Cyberrisque et réglementation bancaire

Discours - Toronto -

Allocution du surintendant Peter Routledge lors du Sommet sur les services bancaires numériques de BMO Marchés des capitaux, Toronto, Ontario, le 20 septembre 2022

LE TEXTE PRONONCÉ FAIT FOI

Bonjour à toutes et à tous. Merci, Sohrab (Movahedi, directeur général, Recherche sur les actions, BMO), pour cette aimable présentation et pour m’avoir invité à prendre la parole aujourd’hui.

Pour commencer, je tiens à souligner que nous sommes réunis aujourd’hui sur le territoire traditionnel de nombreuses nations, dont les Mississaugas de New Credit, les Anishnabeg, les Chippewas, les Haudenosaunees et les Wendats. Je le mentionne, car je crois que la reconnaissance et la réconciliation avec les peuples autochtones sont des concepts importants que tous les Canadiens devraient comprendre. La guérison de ces blessures et l’édification de notre nation en dépendent. Dans cette optique, je vous conseille vivement la lecture du rapport final de la Commission de vérité et réconciliation du Canada.

Entrons maintenant dans le vif du sujet. Certes, l’inflation galopante et la hausse des taux d’intérêt ont quelque peu ralenti l’économie. Je tiens toutefois à vous assurer que, de l’avis du BSIF, la santé et la stabilité de notre système financier ne s’en trouvent pas pour autant menacées. Preuve en est, la dernière faillite bancaire remonte à plus d’un quart de siècle. Par ailleurs, nous constatons que le secteur bancaire fait preuve d’innovation pour tirer parti de la numérisation des services financiers.

=====

→ Parties de l'exercice:
(a) Présentez sous forme de liste numérotée les lignes des enregistrements, de celle qui contient « 中国首个援外地质公园项目！ » jusqu'à celle qui contient « 財團法人福智佛教基金會 », toutes deux comprises, sans les lignes vides. Laissez les images de côté dans votre réponse.
(b) Poursuivez le discours sur le cyberrisque et la réglementation bancaire à partir de l'endroit où il s'arrête.

=====

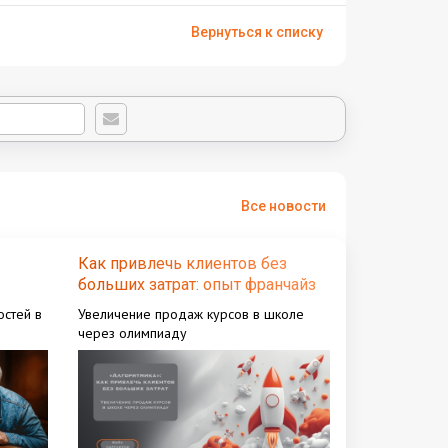
Вернуться к списку
Все новости
Как привлечь клиентов без
больших затрат: опыт франчайзи
"Алгоритмика"
стей в
Увеличение продаж курсов в школе
через олимпиаду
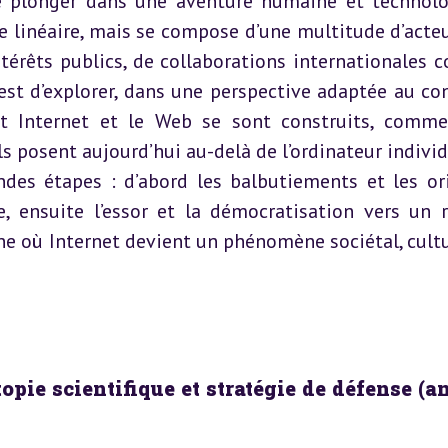
 se plonger dans une aventure humaine et technolo
e linéaire, mais se compose d’une multitude d’acteur
ntérêts publics, de collaborations internationales 
i est d’explorer, dans une perspective adaptée au con
 Internet et le Web se sont construits, commen
s posent aujourd’hui au-delà de l’ordinateur individue
ndes étapes : d’abord les balbutiements et les ori
, ensuite l’essor et la démocratisation vers un r
e où Internet devient un phénomène sociétal, cultur
utopie scientifique et stratégie de défense (a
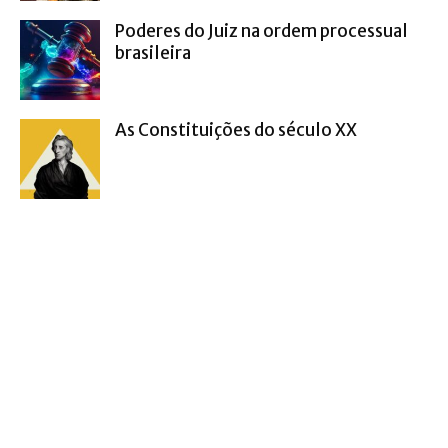
Poderes do Juiz na ordem processual
brasileira
As Constituições do século XX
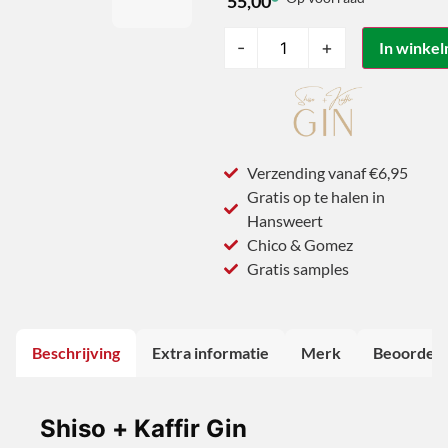
55,00
-
+
In winke
00:00
00:00
Verzending vanaf €6,95
Gratis op te halen in
Hansweert
Chico & Gomez
Gratis samples
Beschrijving
Extra informatie
Merk
Beoordeli
Shiso + Kaffir Gin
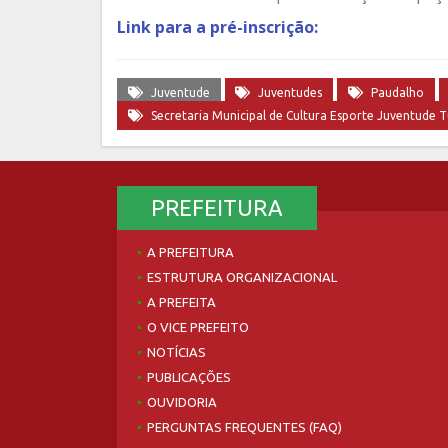
Lin
k para a pré-inscrição:
Juventude
Juventudes
Paudalho
Secretaria Municipal de Cultura Esporte Juventude 
PREFEITURA
A PREFEITURA
ESTRUTURA ORGANIZACIONAL
A PREFEITA
O VICE PREFEITO
NOTÍCIAS
PUBLICAÇÕES
OUVIDORIA
PERGUNTAS FREQUENTES (FAQ)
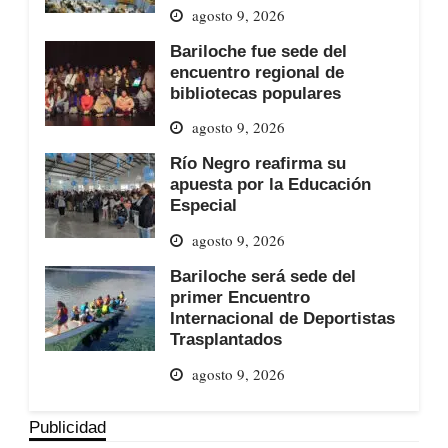
agosto 9, 2026
Bariloche fue sede del
encuentro regional de
bibliotecas populares
agosto 9, 2026
Río Negro reafirma su
apuesta por la Educación
Especial
agosto 9, 2026
Bariloche será sede del
primer Encuentro
Internacional de Deportistas
Trasplantados
agosto 9, 2026
Publicidad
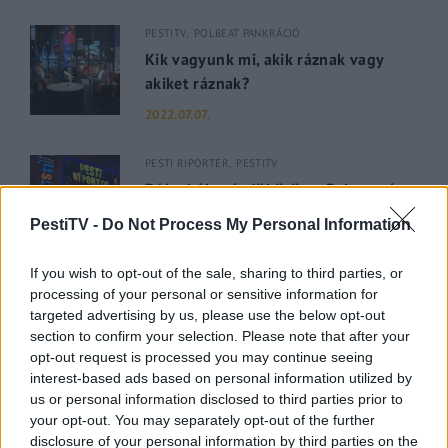
PESTITV
POLBEAT PANKRÁCIÓ
Kik vagyunk mi, akik ráznak vagy
akiket ráznak?
2022.07.07.
PESTI RIPORTER
PESTITV
Dúl a háború, dübörög a Balaton és
hiába a majomhimlő, a magyarok
PestiTV -
Do Not Process My Personal Information
utaznak
2022.05.31.
If you wish to opt-out of the sale, sharing to third parties, or
processing of your personal or sensitive information for
targeted advertising by us, please use the below opt-out
GERILLA BÁR
PESTITV
section to confirm your selection. Please note that after your
Kiderült Geszler Dorottya
opt-out request is processed you may continue seeing
szépségének titka
interest-based ads based on personal information utilized by
2022.05.31.
us or personal information disclosed to third parties prior to
your opt-out. You may separately opt-out of the further
disclosure of your personal information by third parties on the
GERILLA BÁR
PESTITV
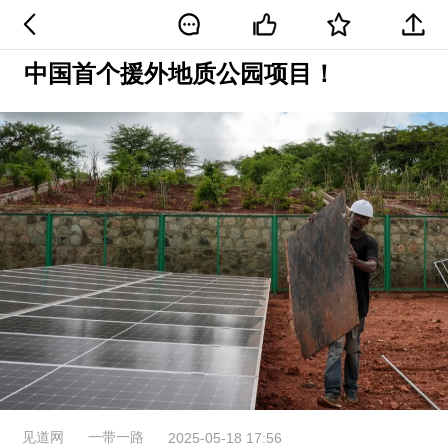
中国首个援外地质公园项目！
见道网
一带一路
2025-05-18 17:56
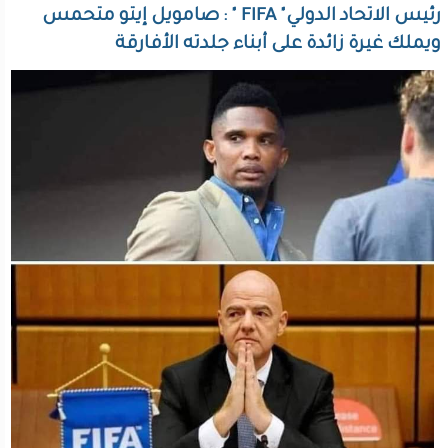
رئيس الاتحاد الدولي" FIFA " : صامويل إيتو متحمس
ويملك غيرة زائدة على أبناء جلدته الأفارقة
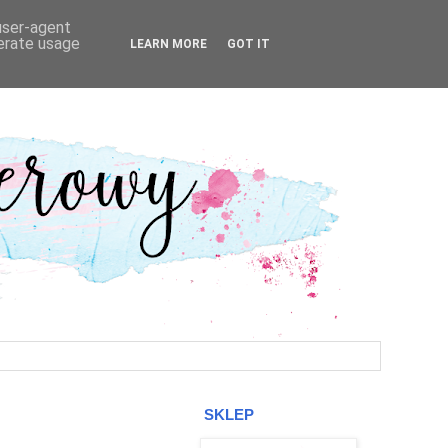
 user-agent
nerate usage
LEARN MORE
GOT IT
SKLEP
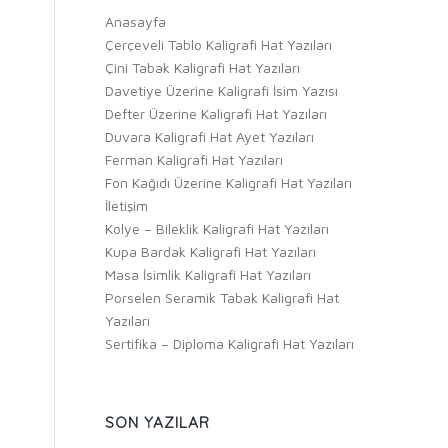
Anasayfa
Çerçeveli Tablo Kaligrafi Hat Yazıları
Çini Tabak Kaligrafi Hat Yazıları
Davetiye Üzerine Kaligrafi İsim Yazısı
Defter Üzerine Kaligrafi Hat Yazıları
Duvara Kaligrafi Hat Ayet Yazıları
Ferman Kaligrafi Hat Yazıları
Fon Kağıdı Üzerine Kaligrafi Hat Yazıları
İletişim
Kolye – Bileklik Kaligrafi Hat Yazıları
Kupa Bardak Kaligrafi Hat Yazıları
Masa İsimlik Kaligrafi Hat Yazıları
Porselen Seramik Tabak Kaligrafi Hat
Yazıları
Sertifika – Diploma Kaligrafi Hat Yazıları
SON YAZILAR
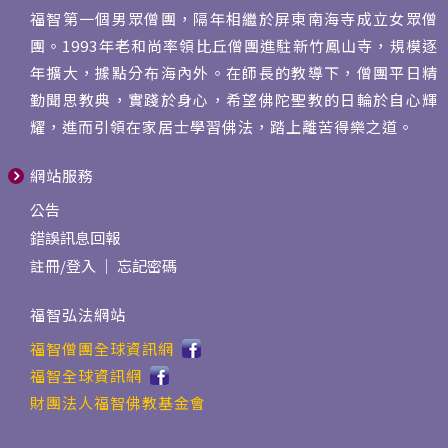
福智第一個男眾僧團，隔年相繼於屏東南海寺成立女眾僧
團。1993年老和尚率領比丘僧團進駐新竹鳳山寺，規模逐
年擴大，據點分布海內外。在師長的教導下，僧團平日精
勤聞思教典，實踐於身心，希望佛陀聖教的日輪於自心輝
耀，進而引領在家居士學習佛法，踏上離苦得樂之道。
網站服務
公告
錯誤訊息回報
註冊
/
登入
｜
忘記密碼
福智弘法網站
福智僧團全球資訊網
福智全球資訊網
財團法人福智佛教基金會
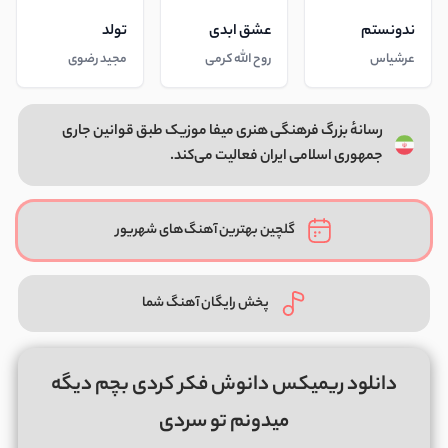
ندونستم
عشق ابدی
تولد
عرشیاس
روح الله کرمی
مجید رضوی
رسانهٔ بزرگ فرهنگی هنری میفا موزیک طبق قوانین جاری
جمهوری اسلامی ایران فعالیت می‌کند.
گلچین بهترین آهنگ‌های شهریور
پخش رایگان آهنگ شما
دانلود ریمیکس دانوش فکر کردی بچم دیگه
میدونم تو سردی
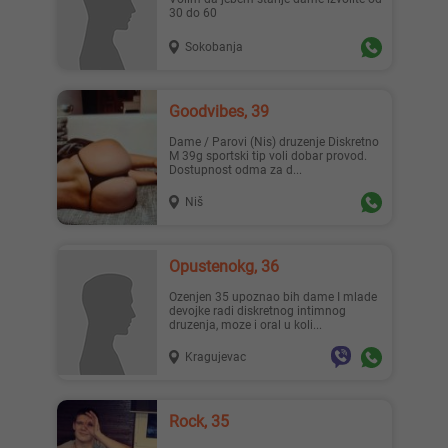
30 do 60
Sokobanja
Goodvibes, 39
Dame / Parovi (Nis) druzenje Diskretno
M 39g sportski tip voli dobar provod.
Dostupnost odma za d...
Niš
Opustenokg, 36
ozenjen 35 upoznao bih dame I mlade
devojke radi diskretnog intimnog
druzenja, moze i oral u koli...
Kragujevac
Rock, 35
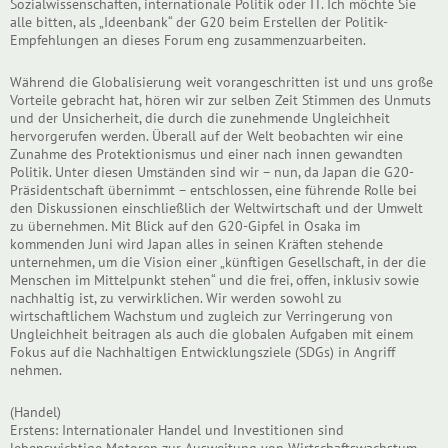
Sozialwissenschaften, internationale Politik oder IT. Ich möchte Sie
alle bitten, als „Ideenbank“ der G20 beim Erstellen der Politik-
Empfehlungen an dieses Forum eng zusammenzuarbeiten.
Während die Globalisierung weit vorangeschritten ist und uns große
Vorteile gebracht hat, hören wir zur selben Zeit Stimmen des Unmuts
und der Unsicherheit, die durch die zunehmende Ungleichheit
hervorgerufen werden. Überall auf der Welt beobachten wir eine
Zunahme des Protektionismus und einer nach innen gewandten
Politik. Unter diesen Umständen sind wir – nun, da Japan die G20-
Präsidentschaft übernimmt – entschlossen, eine führende Rolle bei
den Diskussionen einschließlich der Weltwirtschaft und der Umwelt
zu übernehmen. Mit Blick auf den G20-Gipfel in Osaka im
kommenden Juni wird Japan alles in seinen Kräften stehende
unternehmen, um die Vision einer „künftigen Gesellschaft, in der die
Menschen im Mittelpunkt stehen“ und die frei, offen, inklusiv sowie
nachhaltig ist, zu verwirklichen. Wir werden sowohl zu
wirtschaftlichem Wachstum und zugleich zur Verringerung von
Ungleichheit beitragen als auch die globalen Aufgaben mit einem
Fokus auf die Nachhaltigen Entwicklungsziele (SDGs) in Angriff
nehmen.
(Handel)
Erstens: Internationaler Handel und Investitionen sind
lebenswichtige Motoren zur Ausweitung von Wirtschaftswachstum,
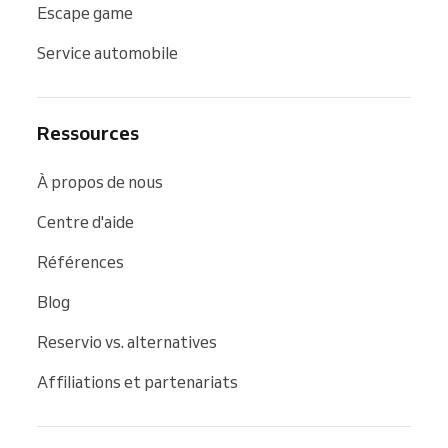
Escape game
Service automobile
Ressources
À propos de nous
Centre d'aide
Références
Blog
Reservio vs. alternatives
Affiliations et partenariats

=====

→ Liste des réponses:
(a)
1. 中国首个援外地质公园项目！
2. 见道网
3. 一带一路
4. 2025-05-18 17:56
5. رئيس الاتحاد الدولي" FIFA " : صامويل إيتو متحمس
6. ويملك غيرة زائدة على أبناء جلدته الأفارقة
7.  user-agent
8. nerate usage
9. LEARN MORE
10. GOT IT
11. SKLEP
12. Anasayfa
13. Çerçeveli Tablo Kaligrafi Hat Yazıları
14. Çini Tabak Kaligrafi Hat Yazıları
15. Davetiye Üzerine Kaligrafi İsim Yazısı
16. Defter Üzerine Kaligrafi Hat Yazıları
17. Duvara Kaligrafi Hat Ayet Yazıları
18. Ferman Kaligrafi Hat Yazıları
19. Fon Kağıdı Üzerine Kaligrafi Hat Yazıları
20. İletişim
21. Kolye – Bileklik Kaligrafi Hat Yazıları
22. Kupa Bardak Kaligrafi Hat Yazıları
23. Masa İsimlik Kaligrafi Hat Yazıları
24. Porselen Seramik Tabak Kaligrafi Hat
25. Yazıları
26. Sertifika – Diploma Kaligrafi Hat Yazıları
27. SON YAZILAR
28. 福智第一個男眾僧團，隔年相繼於屏東南海寺成立女眾僧
29. 團。1993年老和尚率領比丘僧團進駐新竹鳳山寺，規模逐
30. 年擴大，據點分布海內外。在師長的教導下，僧團平日精
31. 勤聞思教典，實踐於身心，希望佛陀聖教的日輪於自心輝
32. 耀，進而引領在家居士學習佛法，踏上離苦得樂之道。
33. 網站服務
34. 公告
35. 錯誤訊息回報
36. 註冊
37. /
38. 登入
39. ｜
40. 忘記密碼
41. 福智弘法網站
42. 福智僧團全球資訊網
43. 福智全球資訊網
44. 財團法人福智佛教基金會

(b)
Malgré tout, il faut être conscient que les avancées technologiques menacent de tous nous prendre de vitesse. En effet, l’émergence rapide de nouvelles technologies (comme l’informatique quantique) et l’arrivée de nouveaux acteurs spécialisés dans les technologies de pointe font bouger les lignes, voire perturbent le secteur bancaire. Certains nouveaux produits, services ou technologies qui ont été lancés dernièrement – ou qui le seront prochainement – sortent du périmètre réglementaire actuel. Or, s’ils présentent de nouveaux risques, ils peuvent aussi apporter des avantages supplémentaires aux consommateurs canadiens.

Au BSIF, accroître la confiance du public envers le système financier du Canada oriente tout ce que nous faisons : voilà la façon dont nous envisageons notre mandat. Cela dit, nous pensons que la population canadienne s’attend à ce que le BSIF modère, et non limite outre mesure, les innovations, d’une manière qui favorise la stabilité financière. Notre objectif est donc d’encourager la concurrence par l’innovation et la prise de risque raisonnable, mais pas au détriment de la stabilité du système financier et encore moins à celui de la confiance que témoigne la population à ce système.

Au vu de ces enjeux, voyons maintenant ce que fait le BSIF

Premièrement, nous travaillons à définir une approche de la numérisation qui repose sur le principe suivant : qui dit même activité, dit même risque et même règle. Manifestement, nous voulons favoriser l’innovation dans les services financiers, car elle profite aux consommateurs. Vous conviendrez toutefois qu’il est plus prudent que la valeur ajoutée et les avantages apportés par les nouvelles technologies soient encadrés par la réglementation. De fait, nous voulons éviter d’avoir à créer un nouveau système réglementaire pour ces technologies. Notre but est plutôt de faire évoluer le contexte réglementaire actuel de concert avec les avancées technologiques du secteur, et ce, selon le principe énoncé plus tôt : « même activité, même risque, même règle ».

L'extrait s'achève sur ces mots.